■ TASK DESCRIPTION ■
Would you transcribe the text on Scott Seligman from "Scott Seligman (born" up to and including "league baseball team."?

- Born: 1951 or 1952 (age 74–75)
- Education: B.A. University of Michigan
- Occupations: real estate developer bank executive
- Known for: founder of Sterling Bank and Trust minority owner of the San Francisco Giants
- Parent: Irving R. Seligman

= Scott Seligman =

American real estate developer

Scott Seligman (born 1951/1952) is an American real estate developer, the founder of the Sterling Bank and Trust FSB, and minority owner of the San Francisco Giants major league baseball team.

==Biography==
Seligman was born in Detroit, Michigan, the son of Irving R. Seligman. His father founded Seligman & Associates, Inc. in 1954 which initially focused on building garages in Detroit but soon expanded into building single family homes in Detroit and Las Vegas.

He attended the Detroit Country Day School and graduated with a B.A. from University of Michigan. In 1971, Seligman & Associates went public and in 1973, Seligman joined his father's company as Vice President of Seligman of Florida, Inc. In 1976, he became Vice-President of Seligman & Associates, responsible for building single-family homes and managing owned multi-family properties; and in 1977, he became president, director, and CEO of Seligman & Associates. By 1982, Seligman had developed over 13,500 units and expanded into the cable television business.

In 1984, Seligman founded the Sterling Savings and Loan Association which focused on residential mortgage lending and servicing. In 1987, the Seligman family took Seligman private. In 1990, Sterling expanded into commercial real estate lending. In 1993, Sterling Savings and Loan was renamed Sterling Bank and Trust, FSB and by 1995, the bank had $78 million in assets. By 2015, Sterling had grown to $1.3 billion in assets with 18 branches in the San Francisco area while maintaining its headquarters in Southfield, Michigan. In 1999, Seligman retired from Sterling to focus on real estate activities reallocating the bulk of the firms' portfolio to California by selling most of its Detroit area assets. In 2017, Sterling Bank and Trust went public and in 2025, it was acquired by Everbank Financial Corp. of Florida.

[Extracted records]
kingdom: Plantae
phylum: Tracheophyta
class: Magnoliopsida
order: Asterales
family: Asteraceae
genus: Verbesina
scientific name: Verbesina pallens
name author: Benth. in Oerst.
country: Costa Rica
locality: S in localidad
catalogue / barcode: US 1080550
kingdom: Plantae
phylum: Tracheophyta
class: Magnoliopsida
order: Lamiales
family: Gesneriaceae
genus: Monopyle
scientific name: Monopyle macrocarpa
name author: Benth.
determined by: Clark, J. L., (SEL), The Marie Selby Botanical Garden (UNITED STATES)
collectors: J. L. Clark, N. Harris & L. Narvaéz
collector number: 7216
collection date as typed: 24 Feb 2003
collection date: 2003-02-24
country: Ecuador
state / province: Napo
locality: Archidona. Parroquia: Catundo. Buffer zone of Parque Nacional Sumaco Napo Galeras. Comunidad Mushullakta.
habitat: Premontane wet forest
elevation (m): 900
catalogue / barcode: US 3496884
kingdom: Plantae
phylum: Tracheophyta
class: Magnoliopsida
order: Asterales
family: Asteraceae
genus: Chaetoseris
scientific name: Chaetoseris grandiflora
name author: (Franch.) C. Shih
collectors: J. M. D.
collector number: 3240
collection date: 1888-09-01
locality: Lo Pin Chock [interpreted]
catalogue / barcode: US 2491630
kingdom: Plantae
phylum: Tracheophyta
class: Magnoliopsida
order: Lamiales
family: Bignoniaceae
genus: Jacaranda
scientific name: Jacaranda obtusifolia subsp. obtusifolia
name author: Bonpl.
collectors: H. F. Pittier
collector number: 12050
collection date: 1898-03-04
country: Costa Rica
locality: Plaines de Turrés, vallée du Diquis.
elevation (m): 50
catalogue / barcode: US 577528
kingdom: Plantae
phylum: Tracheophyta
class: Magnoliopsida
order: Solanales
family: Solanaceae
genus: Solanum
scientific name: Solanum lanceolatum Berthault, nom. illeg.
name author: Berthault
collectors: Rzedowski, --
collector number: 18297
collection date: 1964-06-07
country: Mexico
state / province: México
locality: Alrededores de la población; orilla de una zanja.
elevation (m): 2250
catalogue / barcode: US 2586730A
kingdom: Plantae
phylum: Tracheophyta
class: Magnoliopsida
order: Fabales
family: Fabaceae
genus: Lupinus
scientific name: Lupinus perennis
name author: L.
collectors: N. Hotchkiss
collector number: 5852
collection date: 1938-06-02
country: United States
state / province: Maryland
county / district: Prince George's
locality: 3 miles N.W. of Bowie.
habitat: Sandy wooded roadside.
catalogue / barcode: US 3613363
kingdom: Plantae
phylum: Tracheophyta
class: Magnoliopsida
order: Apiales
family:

■ WRITTEN RESPONSE ■
Scott Seligman (born 1951/1952) is an American real estate developer, the founder of the Sterling Bank and Trust FSB, and minority owner of the San Francisco Giants major league baseball team.